### Excerpt provided
§ §

Female sex tourism is rarely if ever discussed, but you see it all over the world. Indeed, while the stereotype is that men are often regarded as being sex tourists, female sex tourism is far more prevalent on a global scale. The top destinations for female sex tourists are southern Europe, the Caribbean, south east Asia, Cuba, Senegal, Gambia, Kenya, Indonesia, Morocco, Costa Rica and Fiji. So, I guess if your girlfriend suddenly takes an interest in holidaying in any of the above you might have cause for concern.
As Frida leads me to my bure she tells me – and I really can’t tell if she’s joking or not – be careful of those three, they like the Samoan boys. I spend the rest of the day hiding in my bure, catching up with my blog and novel and trying to avoidthe sex floozies. I’m not sure whether I’m going to fit in here. All will be revealed at tonight’s going away party for Robin, one of the said birds, I guess.
At dinner I am literally cringing. The level of conversation between SS Mauritania, the Danske bird and the fit-but-stupid Canadian is shocking. They are all just short of 30 and they are behaving and talking like they are 15 or something. What the hell is it that happens to some women when they are approaching 30? The only decent company going (although the floozies are friendly enough) is a nice couple from Argentina. Vamos los pumas. Myself and the two Argies stare at our plates, then look up at each other and can’t contain our laughter as we are served up the bizarre combo of bread fruit, rice, taro and tinned spaghetti.
Post-dinner, I’d love to escape the sex floozies but I’ve kind of been cornered and talked into going for a drink up the road with them. But little did I realise when I set off with the (now) five of them that we’d be stopping off on the way to pick up their young lovers. The lads in question all have a bit of Manu Tuilagi about them, they are brown-skinned, all in good shape, all aged around 18-20, and they are all lying around dressed only in their surrongs, with their bananas occasionally hanging out. I’m cringing inside so much that I can hardly keep it in.
After a short stroll up the pitch dark road, fruit bats swooping overhead, it turns out the bar is closed and so we return to one of the sex tourist bird’s fales to play Uno and drink Vailima. The lads are not allowed to enter through the main gate so they have to go all the way along the beach and enter from there. And talk about ‘entering’ is the main topic of conversation here, masked by whispers and giggles, between the extremely affable but very immature local lads and the absurdly immature foreign birds. One of the sex tourist birds is a mess upon a mess of a female, aged around 25, who has got about as much sex appeal as a Butcher’s counter at 5pm on a Friday. Lying in her fale she suddenly exclaims:
Send him in. I’m ready.

§ §

(Multi-view geometry records)
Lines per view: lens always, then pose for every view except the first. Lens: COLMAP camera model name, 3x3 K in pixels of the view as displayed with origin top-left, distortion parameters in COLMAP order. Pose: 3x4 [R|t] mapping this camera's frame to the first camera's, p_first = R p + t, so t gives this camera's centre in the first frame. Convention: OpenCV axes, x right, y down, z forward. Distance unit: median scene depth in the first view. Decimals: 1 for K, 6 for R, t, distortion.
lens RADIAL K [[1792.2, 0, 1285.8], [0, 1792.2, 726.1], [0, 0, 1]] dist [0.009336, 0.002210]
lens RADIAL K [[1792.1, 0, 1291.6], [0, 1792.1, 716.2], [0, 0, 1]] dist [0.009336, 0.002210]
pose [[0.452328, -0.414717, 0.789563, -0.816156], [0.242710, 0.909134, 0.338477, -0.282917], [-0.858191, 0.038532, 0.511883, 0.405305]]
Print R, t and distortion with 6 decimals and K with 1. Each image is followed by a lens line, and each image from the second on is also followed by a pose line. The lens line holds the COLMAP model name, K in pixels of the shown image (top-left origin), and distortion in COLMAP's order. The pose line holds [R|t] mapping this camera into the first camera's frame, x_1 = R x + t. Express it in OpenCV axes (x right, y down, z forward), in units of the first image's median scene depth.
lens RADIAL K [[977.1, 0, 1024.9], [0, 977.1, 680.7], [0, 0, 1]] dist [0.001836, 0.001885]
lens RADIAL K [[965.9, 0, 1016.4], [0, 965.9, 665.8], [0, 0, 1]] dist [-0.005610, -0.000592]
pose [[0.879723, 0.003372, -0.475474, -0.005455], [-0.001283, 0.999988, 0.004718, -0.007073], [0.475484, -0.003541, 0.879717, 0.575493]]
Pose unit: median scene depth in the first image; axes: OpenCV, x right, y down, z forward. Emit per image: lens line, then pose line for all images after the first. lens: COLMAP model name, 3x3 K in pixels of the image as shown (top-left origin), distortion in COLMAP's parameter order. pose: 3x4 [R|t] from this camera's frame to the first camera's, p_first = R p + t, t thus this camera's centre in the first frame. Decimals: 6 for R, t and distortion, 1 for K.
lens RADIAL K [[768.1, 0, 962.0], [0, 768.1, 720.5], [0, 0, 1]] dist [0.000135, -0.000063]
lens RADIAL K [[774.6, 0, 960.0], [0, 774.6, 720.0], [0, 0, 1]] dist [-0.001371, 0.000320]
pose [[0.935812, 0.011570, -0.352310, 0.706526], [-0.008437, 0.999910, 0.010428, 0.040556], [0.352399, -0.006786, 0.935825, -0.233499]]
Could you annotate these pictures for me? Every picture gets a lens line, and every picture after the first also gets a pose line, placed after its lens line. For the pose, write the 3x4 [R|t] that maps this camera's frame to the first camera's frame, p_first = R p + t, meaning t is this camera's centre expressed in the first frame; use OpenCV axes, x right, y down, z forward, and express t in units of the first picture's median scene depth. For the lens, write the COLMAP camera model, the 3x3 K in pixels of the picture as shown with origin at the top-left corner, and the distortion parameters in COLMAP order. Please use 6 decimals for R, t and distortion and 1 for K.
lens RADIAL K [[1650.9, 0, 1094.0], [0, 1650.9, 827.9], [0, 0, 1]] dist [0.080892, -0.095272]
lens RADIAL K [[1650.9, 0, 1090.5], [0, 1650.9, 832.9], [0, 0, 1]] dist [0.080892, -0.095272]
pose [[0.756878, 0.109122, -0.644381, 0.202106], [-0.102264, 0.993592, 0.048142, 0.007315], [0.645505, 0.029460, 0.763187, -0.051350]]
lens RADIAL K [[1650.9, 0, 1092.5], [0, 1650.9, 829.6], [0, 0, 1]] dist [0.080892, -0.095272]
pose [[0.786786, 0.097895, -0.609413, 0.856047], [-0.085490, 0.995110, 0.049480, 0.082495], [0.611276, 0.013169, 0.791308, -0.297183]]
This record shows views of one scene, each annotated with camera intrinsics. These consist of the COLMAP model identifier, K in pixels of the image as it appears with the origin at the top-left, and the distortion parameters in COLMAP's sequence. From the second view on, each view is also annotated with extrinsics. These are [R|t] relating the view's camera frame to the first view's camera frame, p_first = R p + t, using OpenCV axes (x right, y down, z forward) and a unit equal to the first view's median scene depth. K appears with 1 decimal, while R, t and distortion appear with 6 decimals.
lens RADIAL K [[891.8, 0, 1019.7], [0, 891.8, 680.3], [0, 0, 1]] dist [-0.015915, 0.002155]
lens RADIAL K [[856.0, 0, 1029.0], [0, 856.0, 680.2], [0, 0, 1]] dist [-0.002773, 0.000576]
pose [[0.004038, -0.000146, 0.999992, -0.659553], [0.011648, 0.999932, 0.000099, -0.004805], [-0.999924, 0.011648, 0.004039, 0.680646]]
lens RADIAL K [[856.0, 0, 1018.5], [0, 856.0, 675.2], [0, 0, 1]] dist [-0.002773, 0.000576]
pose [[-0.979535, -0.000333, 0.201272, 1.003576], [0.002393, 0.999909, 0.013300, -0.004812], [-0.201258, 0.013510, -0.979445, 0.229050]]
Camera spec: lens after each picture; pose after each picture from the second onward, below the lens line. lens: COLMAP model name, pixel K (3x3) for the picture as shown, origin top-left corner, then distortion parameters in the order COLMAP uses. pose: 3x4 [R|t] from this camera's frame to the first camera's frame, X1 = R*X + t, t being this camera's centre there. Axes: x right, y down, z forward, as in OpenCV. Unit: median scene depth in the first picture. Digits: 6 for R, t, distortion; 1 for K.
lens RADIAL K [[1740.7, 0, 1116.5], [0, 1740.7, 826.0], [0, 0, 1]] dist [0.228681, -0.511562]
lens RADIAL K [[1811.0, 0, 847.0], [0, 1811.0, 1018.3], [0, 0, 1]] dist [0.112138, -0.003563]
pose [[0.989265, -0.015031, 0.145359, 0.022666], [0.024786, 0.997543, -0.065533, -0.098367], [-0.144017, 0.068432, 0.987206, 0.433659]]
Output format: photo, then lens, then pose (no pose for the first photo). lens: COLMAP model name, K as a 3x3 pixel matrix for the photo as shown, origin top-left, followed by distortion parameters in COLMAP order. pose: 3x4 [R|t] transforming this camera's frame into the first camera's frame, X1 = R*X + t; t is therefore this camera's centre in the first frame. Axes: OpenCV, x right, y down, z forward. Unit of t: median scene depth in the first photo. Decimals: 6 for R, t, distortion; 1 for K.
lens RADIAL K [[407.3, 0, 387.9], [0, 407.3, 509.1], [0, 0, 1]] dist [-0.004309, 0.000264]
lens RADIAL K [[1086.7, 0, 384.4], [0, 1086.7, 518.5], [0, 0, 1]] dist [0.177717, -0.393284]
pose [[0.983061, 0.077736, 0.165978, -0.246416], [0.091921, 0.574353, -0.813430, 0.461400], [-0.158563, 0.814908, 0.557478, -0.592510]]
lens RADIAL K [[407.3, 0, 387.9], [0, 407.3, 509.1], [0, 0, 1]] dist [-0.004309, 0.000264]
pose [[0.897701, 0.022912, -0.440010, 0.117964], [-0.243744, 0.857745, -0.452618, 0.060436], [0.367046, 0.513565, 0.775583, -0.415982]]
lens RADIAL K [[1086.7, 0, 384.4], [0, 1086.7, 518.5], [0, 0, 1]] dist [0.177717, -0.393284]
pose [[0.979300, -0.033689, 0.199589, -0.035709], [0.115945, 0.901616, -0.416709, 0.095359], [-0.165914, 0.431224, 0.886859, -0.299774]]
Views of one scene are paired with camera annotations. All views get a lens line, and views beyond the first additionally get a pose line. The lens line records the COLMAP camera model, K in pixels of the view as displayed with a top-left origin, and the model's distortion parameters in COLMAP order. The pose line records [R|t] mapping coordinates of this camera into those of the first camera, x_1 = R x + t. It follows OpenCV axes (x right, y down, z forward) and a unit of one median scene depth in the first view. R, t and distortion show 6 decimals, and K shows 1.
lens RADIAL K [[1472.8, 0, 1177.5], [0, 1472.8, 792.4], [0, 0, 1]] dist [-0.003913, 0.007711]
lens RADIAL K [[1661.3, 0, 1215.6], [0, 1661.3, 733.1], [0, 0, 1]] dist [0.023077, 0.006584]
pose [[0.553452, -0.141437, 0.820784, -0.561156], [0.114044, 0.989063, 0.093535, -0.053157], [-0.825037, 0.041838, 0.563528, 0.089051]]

§ §

### Problem statement
Please rewrite the travel account starting at "At dinner I" and ending at "and tinned spaghetti.", changing "tinned spaghetti" to "canned spaghetti". The records play no part in this work.

### Problem solution
At dinner I am literally cringing. The level of conversation between SS Mauritania, the Danske bird and the fit-but-stupid Canadian is shocking. They are all just short of 30 and they are behaving and talking like they are 15 or something. What the hell is it that happens to some women when they are approaching 30? The only decent company going (although the floozies are friendly enough) is a nice couple from Argentina. Vamos los pumas. Myself and the two Argies stare at our plates, then look up at each other and can’t contain our laughter as we are served up the bizarre combo of bread fruit, rice, taro and canned spaghetti.